US 12,437,540 B2
	System and method for automatic video summarization
Andrei Boiarov, Sofia (BG); Kseniia Alekseitseva, Sofia (BG); Anton Kivich, Belgrade (RS); Sergey Ulasen, Singapore (SG); Ilya Shimchik, Zurich (CH); Serg Bell, Singapore (SG); Stanislav Protasov, Singapore (SG); and Nikolay Dobrovolskiy, Alanya (TR)
Assigned to Constructor Technology AG, Schaffhausen (CH); and Constructor Education and Research Genossenschaft, Schaffhausen (CH)
Filed by Constructor Technology AG, Schaffhausen (CH); and Constructor Education and Research Genossenschaft, Schaffhausen (CH)
Filed on May 23, 2023, as Appl. No. 18/322,303.
Prior Publication US 2024/0395042 A1, Nov. 28, 2024
Int. Cl. G06V 20/40 (2022.01); G06F 40/40 (2020.01); G06V 10/774 (2022.01); G06V 10/776 (2022.01); G06V 10/82 (2022.01)

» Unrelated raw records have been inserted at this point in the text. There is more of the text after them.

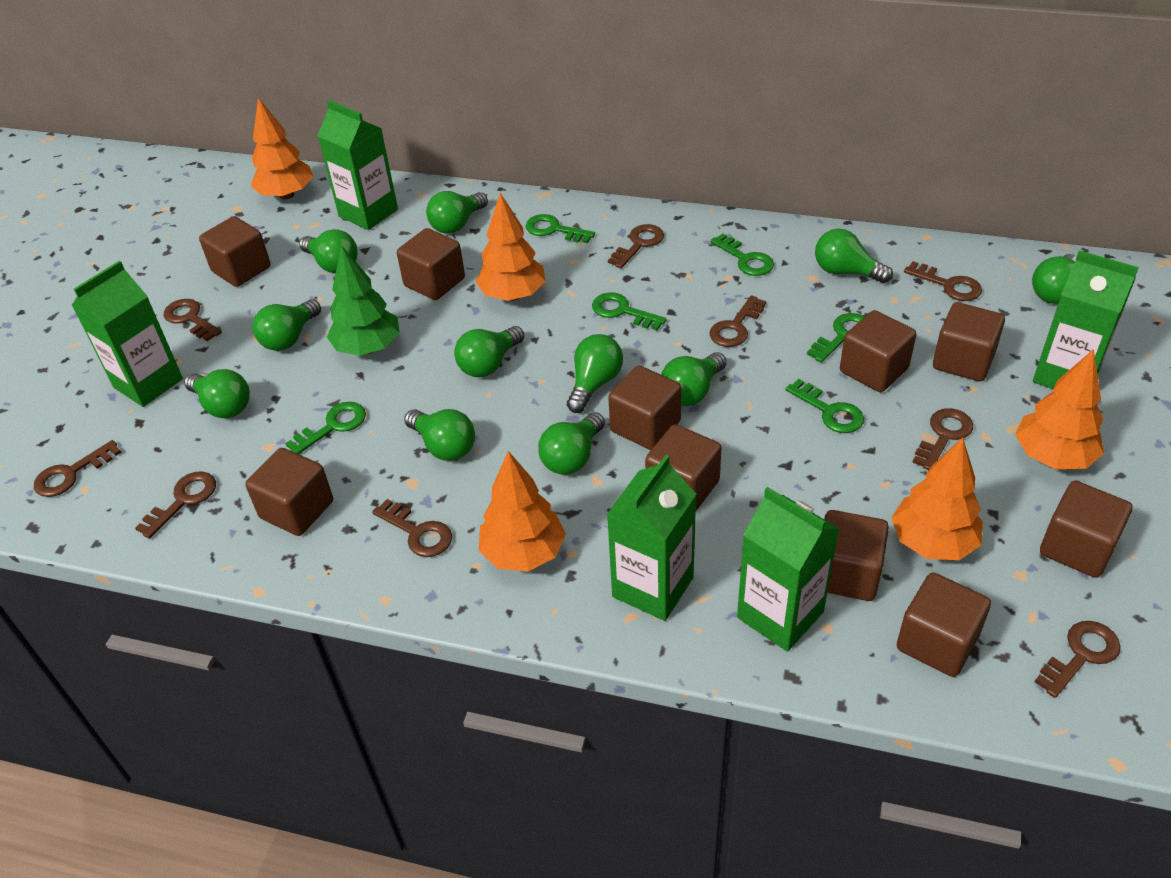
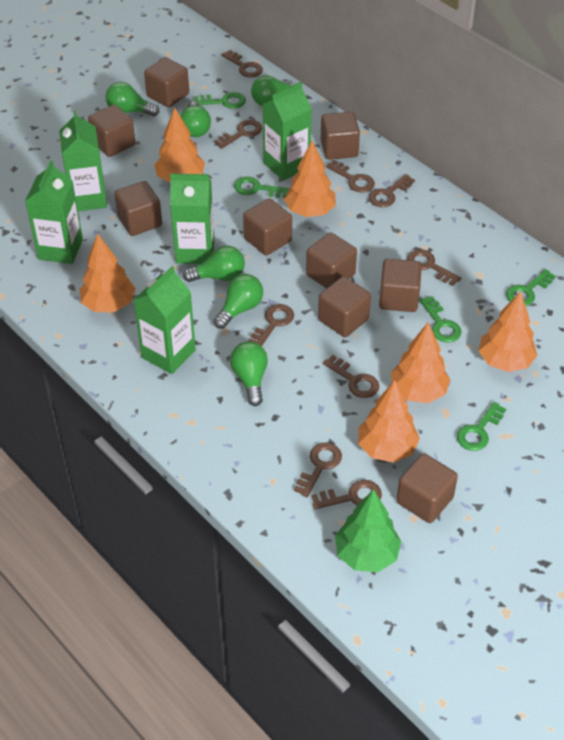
brown cube: 10 -> 9
green key: 6 -> 5
green light bulb: 11 -> 6
orange tree: 5 -> 6

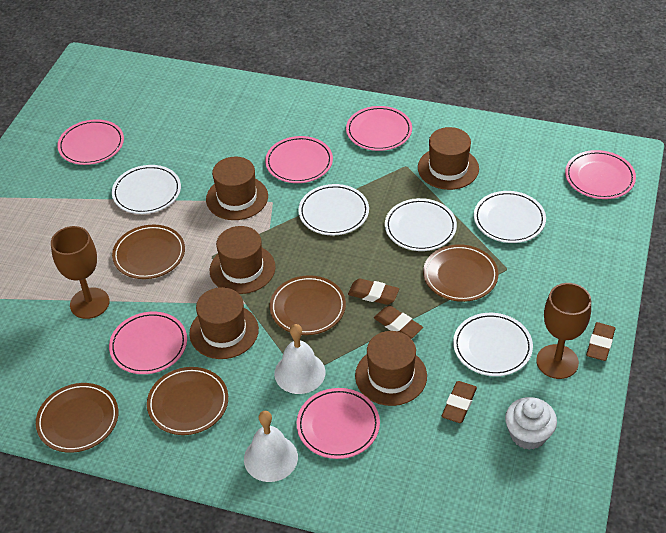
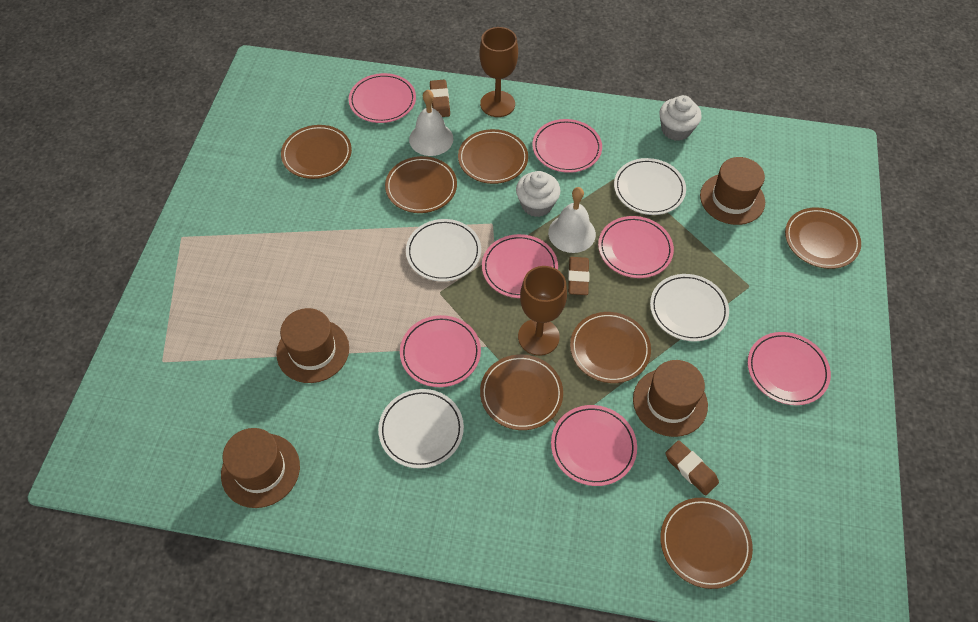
brown eraser: 4 -> 3
brown hat: 5 -> 4
brown plate: 5 -> 7
pink plate: 6 -> 7
white cupcake: 1 -> 2
white plate: 5 -> 4

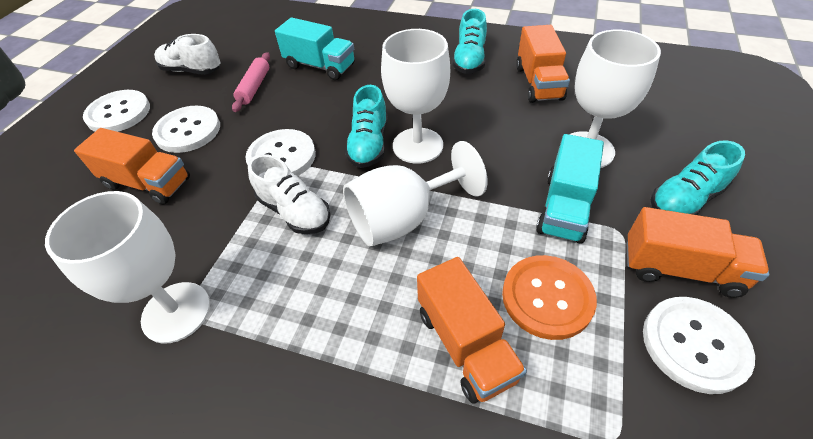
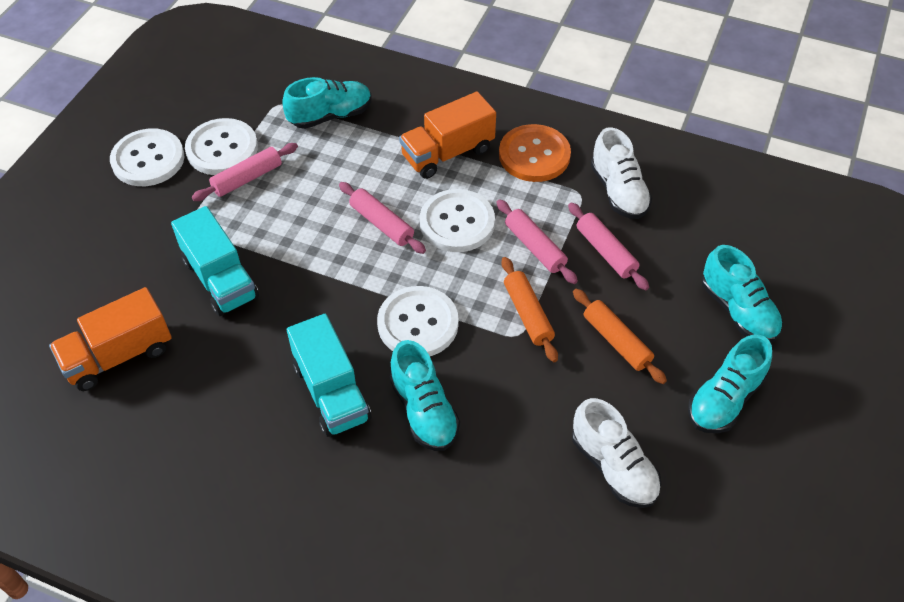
orange rolling pin: 0 -> 2
orange truck: 4 -> 2
pink rolling pin: 1 -> 4
turquoise shoe: 3 -> 4
white goblet: 4 -> 0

CPC G06V 20/47 (2022.01) [G06F 40/40 (2020.01); G06V 10/774 (2022.01); G06V 10/776 (2022.01); G06V 10/82 (2022.01); G06V 20/41 (2022.01); G06V 20/49 (2022.01)]

18 Claims

10. A system for configuring a neural network to generate highlights of a video of a specified type using a machine learning module and a set of videos depicting events of the specified type to generate a teaching set, the system comprising:

a ranking network, having a self-attention layer, configured to:

produce self-attention embeddings, wherein the self-attention layer has a query head, a key head, and a value head, wherein the query head, the key head and the value head are implemented parallel to each other, and wherein the self-attention embeddings are generated by the query head, the key head, and the value head,

compute a scalar triple product of vectors of self-attention embeddings generated by the query head, the key head, and the value head, respectively,

produce self-attention weight vectors of the scalar triple product of the self-attention embedding vectors,

produce self-attention result with dimension D by multiplying the self-attention weight vectors with value vectors,

perform activation function,

obtain a rank value for the selected clip,

calculate a final loss value with respect to the rank value,

backpropagate errors through the machine learning module,

compare the rank value of a main positive clip with the rank value of a main negative clip, and repeat the training until the rank value of the main positive clip produced by the system becomes higher than the rank value of the main negative clip produced by the system; and

an inference module configured to generate highlights in the inference time for each video based on the rank value generated by the machine learning module, wherein based on a threshold of the rank value, the clip is classified as highlight or not highlight.